Archive

Archive for June, 2011

ArchiverUI: Using Pylons with Storm ORM

June 29, 2011 Leave a comment

Storm Objects:

We basically need two tables 1) Article  2) Conversation. As Andrew had already figured out the StormArticle object, I added the conversation object as well:

class Conversation(object):
__storm_table__ = “conversation”
con_id = Unicode(primary = True) #or, thread_addr
msgids = List() # List of msg ids which are part of this conversation

But I have been unable to use this List property with sqlite. Also, I realised that we should keep some more information with conversation object inorder to avoid multiple queries to build conversation list page.

So, I just went ahead and assumed these article and conversation objects in order to get started with pylons.

class StormArticle(object):
“”” Class to represent an Article in a sqlite database rather than using pickles. “””
__storm_table__ = “article”
archive = Unicode()
sequence = Unicode()
subject = Unicode()
datestr = Unicode()
date = Float()
#    headers = List()
author = Unicode()
email = Unicode()
msgid = Unicode(primary=True)
in_reply_to = Unicode()
#    references = List()
body = Unicode()
thread_addr = Unicode()
#    conversation = Reference(thread_addr, Conversation.thread_addr)

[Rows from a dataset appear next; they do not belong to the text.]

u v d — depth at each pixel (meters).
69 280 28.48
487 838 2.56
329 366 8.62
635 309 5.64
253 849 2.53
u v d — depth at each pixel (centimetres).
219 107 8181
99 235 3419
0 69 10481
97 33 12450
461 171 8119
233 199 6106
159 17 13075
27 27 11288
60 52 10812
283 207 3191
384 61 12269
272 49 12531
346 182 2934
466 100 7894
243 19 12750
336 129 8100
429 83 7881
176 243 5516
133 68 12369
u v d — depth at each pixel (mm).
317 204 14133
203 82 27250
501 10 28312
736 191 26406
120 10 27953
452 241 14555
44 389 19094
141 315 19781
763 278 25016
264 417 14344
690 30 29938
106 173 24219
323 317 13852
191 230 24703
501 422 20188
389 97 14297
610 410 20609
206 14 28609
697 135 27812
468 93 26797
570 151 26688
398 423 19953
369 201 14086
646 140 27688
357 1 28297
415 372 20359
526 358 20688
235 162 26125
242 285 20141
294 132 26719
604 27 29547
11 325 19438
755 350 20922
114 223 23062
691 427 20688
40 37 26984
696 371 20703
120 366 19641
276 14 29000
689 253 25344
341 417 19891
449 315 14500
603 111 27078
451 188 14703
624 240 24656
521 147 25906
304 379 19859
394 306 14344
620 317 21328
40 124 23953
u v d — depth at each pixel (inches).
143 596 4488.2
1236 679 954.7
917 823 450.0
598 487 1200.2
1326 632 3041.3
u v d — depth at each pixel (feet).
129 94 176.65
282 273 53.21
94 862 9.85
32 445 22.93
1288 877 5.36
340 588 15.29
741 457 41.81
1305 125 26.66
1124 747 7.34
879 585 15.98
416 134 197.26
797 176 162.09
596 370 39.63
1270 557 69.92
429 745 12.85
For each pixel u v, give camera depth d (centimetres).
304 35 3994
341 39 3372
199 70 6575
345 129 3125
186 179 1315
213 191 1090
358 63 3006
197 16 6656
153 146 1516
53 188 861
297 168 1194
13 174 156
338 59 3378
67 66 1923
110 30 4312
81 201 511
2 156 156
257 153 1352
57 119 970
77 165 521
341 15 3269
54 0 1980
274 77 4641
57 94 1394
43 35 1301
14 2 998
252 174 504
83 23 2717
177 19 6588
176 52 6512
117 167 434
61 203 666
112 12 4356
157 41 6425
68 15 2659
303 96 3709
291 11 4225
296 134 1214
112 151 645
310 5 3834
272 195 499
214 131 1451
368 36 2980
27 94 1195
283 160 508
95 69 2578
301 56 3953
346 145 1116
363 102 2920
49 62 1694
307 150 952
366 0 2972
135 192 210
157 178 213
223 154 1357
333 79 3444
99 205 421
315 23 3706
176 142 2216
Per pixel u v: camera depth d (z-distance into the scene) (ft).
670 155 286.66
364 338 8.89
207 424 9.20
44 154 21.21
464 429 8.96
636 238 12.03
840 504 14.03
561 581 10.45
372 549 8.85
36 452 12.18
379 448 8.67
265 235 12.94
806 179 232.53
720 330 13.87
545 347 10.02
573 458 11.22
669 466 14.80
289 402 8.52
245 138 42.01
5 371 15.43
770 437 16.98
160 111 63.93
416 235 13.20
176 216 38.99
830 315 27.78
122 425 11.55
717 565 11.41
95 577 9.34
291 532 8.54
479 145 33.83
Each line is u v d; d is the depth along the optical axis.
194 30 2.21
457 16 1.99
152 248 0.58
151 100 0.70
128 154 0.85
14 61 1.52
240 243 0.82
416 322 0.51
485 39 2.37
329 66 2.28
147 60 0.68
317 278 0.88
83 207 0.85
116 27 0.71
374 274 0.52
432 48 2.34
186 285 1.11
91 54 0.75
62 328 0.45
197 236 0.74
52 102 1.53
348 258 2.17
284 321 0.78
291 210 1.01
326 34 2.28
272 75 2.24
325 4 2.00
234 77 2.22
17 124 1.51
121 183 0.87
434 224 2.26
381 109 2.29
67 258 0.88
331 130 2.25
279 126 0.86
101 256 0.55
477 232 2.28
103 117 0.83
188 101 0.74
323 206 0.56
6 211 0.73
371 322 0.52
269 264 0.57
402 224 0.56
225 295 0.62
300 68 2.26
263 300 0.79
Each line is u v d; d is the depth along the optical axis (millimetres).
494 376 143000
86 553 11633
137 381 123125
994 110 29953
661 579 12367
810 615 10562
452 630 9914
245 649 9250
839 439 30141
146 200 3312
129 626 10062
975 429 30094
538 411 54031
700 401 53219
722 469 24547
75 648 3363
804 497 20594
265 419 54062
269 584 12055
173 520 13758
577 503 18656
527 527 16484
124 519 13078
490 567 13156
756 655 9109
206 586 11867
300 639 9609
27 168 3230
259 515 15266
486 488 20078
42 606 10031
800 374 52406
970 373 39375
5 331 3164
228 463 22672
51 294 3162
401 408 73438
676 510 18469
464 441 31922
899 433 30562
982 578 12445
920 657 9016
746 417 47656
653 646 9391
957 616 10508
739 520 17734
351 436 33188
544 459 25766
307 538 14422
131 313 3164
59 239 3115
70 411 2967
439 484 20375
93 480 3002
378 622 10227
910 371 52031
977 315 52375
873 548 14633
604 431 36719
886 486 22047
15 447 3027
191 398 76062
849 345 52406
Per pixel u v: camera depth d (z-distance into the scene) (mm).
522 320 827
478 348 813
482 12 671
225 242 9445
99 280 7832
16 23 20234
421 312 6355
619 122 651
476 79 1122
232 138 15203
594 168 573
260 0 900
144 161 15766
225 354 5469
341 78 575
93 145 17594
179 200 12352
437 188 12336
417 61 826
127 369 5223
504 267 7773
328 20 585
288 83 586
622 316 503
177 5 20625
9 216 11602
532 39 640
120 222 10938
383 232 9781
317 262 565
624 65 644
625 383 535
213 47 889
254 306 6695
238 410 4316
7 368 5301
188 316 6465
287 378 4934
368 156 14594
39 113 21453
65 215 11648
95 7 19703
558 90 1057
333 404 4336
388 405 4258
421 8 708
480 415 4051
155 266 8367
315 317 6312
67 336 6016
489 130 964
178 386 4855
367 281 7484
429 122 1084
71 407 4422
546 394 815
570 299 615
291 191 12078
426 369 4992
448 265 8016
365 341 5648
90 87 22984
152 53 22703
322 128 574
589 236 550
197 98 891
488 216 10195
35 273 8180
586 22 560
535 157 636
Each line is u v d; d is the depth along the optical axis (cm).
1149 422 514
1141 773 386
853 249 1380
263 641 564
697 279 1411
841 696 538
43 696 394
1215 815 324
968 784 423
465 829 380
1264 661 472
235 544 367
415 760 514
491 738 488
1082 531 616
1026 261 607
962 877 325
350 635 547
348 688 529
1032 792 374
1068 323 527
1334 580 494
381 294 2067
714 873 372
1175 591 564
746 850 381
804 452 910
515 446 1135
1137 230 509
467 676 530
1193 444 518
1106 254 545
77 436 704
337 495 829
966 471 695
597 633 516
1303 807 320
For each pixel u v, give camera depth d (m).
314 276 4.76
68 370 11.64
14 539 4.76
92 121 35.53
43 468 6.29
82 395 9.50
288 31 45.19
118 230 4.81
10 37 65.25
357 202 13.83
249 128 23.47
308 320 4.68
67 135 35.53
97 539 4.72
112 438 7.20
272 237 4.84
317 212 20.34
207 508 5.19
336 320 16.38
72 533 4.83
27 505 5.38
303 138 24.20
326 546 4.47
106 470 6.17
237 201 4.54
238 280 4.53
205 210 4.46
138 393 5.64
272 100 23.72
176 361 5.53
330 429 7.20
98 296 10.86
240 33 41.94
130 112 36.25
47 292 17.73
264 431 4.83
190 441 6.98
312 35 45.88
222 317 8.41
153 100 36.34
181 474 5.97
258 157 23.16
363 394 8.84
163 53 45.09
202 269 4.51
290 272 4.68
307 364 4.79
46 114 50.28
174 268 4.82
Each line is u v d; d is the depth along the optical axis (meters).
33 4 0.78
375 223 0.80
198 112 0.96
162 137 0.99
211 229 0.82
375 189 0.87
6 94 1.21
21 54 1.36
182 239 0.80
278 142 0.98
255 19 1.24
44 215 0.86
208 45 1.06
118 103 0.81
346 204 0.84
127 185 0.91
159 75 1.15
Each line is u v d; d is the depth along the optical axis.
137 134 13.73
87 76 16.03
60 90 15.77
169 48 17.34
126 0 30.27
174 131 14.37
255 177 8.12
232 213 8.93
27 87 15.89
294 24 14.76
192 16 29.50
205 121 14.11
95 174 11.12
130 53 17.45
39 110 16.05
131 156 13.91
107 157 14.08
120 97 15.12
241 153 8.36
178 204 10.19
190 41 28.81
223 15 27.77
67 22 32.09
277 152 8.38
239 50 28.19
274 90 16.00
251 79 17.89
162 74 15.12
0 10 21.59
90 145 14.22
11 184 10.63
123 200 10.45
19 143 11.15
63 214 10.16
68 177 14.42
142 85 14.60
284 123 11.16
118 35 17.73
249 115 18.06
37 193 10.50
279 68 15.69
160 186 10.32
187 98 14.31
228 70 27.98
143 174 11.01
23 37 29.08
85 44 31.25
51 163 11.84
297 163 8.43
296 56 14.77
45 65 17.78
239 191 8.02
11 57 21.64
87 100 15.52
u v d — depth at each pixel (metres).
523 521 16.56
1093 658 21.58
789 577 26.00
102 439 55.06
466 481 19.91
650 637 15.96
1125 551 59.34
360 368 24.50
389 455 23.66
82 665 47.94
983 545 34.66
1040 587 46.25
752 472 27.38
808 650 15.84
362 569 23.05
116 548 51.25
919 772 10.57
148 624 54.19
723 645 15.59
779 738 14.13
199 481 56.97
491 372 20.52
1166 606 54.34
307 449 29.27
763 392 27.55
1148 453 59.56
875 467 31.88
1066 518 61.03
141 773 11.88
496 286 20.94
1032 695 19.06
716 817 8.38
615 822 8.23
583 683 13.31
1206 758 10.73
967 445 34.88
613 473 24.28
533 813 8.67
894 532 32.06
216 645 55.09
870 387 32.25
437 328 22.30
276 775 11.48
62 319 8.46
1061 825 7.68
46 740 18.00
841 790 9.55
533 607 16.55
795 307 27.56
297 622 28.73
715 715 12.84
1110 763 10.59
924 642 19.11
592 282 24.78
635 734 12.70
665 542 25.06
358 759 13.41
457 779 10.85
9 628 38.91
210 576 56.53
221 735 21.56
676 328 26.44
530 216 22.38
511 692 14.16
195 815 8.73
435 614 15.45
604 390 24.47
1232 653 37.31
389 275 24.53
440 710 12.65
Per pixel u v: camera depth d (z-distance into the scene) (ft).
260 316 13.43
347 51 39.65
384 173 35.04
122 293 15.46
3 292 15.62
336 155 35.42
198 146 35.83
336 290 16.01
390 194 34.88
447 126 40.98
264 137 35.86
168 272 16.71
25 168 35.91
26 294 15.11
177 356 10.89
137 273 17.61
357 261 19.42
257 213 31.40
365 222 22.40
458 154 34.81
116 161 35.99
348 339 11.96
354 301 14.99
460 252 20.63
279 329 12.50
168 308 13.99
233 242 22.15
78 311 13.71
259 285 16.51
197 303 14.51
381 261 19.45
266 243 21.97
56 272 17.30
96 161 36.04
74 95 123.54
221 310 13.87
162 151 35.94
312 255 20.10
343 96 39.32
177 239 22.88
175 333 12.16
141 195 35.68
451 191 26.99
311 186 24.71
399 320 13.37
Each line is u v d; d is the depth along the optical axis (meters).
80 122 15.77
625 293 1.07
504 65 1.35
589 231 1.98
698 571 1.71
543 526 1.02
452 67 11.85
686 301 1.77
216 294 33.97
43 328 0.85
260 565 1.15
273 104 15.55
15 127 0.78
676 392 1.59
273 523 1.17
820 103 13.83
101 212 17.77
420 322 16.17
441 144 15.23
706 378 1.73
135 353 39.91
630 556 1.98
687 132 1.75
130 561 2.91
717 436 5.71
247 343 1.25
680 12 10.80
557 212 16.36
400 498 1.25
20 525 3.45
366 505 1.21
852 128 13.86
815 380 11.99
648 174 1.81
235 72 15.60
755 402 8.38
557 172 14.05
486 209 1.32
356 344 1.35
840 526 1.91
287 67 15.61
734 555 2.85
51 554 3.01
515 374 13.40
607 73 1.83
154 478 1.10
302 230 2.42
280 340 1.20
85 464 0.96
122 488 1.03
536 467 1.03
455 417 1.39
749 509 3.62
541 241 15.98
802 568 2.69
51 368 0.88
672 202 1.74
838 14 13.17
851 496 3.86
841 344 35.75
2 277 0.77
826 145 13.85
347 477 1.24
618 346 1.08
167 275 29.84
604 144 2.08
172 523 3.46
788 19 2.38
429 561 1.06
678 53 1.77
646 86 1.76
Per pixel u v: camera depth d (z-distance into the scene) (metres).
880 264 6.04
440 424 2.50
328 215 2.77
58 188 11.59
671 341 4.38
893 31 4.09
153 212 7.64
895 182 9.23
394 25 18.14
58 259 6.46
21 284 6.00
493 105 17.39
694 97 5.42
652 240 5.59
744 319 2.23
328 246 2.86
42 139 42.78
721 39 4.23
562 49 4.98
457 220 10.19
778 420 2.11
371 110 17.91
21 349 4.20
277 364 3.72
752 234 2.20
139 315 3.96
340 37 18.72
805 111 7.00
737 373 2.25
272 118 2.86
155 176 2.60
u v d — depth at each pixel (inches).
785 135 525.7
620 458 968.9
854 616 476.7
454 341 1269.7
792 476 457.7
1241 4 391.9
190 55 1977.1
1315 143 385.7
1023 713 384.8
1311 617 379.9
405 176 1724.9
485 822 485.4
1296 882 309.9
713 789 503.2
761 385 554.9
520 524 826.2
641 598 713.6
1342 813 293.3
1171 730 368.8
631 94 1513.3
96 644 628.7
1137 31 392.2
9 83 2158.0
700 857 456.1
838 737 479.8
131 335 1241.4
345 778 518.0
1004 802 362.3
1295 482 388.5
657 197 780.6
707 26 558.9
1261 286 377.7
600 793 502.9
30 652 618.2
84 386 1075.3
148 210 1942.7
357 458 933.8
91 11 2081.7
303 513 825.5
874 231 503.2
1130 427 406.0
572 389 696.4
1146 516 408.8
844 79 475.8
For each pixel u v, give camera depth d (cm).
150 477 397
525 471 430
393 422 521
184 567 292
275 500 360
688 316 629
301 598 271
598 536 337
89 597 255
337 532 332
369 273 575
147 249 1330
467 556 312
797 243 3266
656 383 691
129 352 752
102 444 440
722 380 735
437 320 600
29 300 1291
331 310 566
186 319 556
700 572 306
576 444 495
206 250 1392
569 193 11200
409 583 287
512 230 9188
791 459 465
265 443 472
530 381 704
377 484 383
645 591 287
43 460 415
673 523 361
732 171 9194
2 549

class Conversation(object):
“””Conversation class for sqlite database”””
__storm_table__ = “conversation”
thread_addr = Unicode(primary = True)
subject = Unicode()
datestr = Unicode()
articles = ReferenceSet(thread_addr, StormArticle.thread_addr)

Sqlite Database:

After finalizing (sort of) the schema of the tables, I needed some sample database to fill those tables. So, I added support (to existing pipermail) to create and fill sqlite database from mbox files (only for article table). This way, I got the db file which I needed to develop archiverUI with Pylons

Pylons + Storm:

Developed the very basic framework to generate conversation list and conversation page. Tested only for conversation page. LOTS of things to do. Code can be found at: http://code.launchpad.net/~dushyant37/+junk/ArchiverUI

Right now, there is not interaction with mailman/pipermail; all it requires is just a sqlite file.

Unicode:

While parsing article body from mbox file to store it in database, I got stuck with lots of UnicodeErrors. Its sort of solved now but all the concepts related to unicode and i18n needs to be cleared up.

IMMEDIATE TODO:

  • Finalize the storm object representation of conversation and article depending on ability to use List with sqlite

New approach: Dynamic page generation

June 22, 2011 Leave a comment

Static HTML:

TODO:

  • The main task left is to integrate work done by Andrew (converting Pipermail to use Storm/SQLite instead of pickles).
  • Other tasks include completion of some unfinished work (I’ll have to discuss these issues with mentors first), changes in UI, testing/debugging. For some time, my main priority would be to complete dynamic generation of pages.

Dynamic pages:

  • Decided to use pylons framework. Pylons is completely new to me (though I am familiar with django).
  • Our requirement of using Storm ORM alone dictated this decision.
    Andrew is working on converting Pipermail to use Storm/SQLite instead of pickles to save data. So, the framework needs to have support for Storm ORM. Django has its own ORM and Storm cannot be used with it natively (Though storm is said to have support for django, I could not find anything further to try/test Storm with Django).
    Pylons doesn’t provide any ORM and I have tested a small application using Storm.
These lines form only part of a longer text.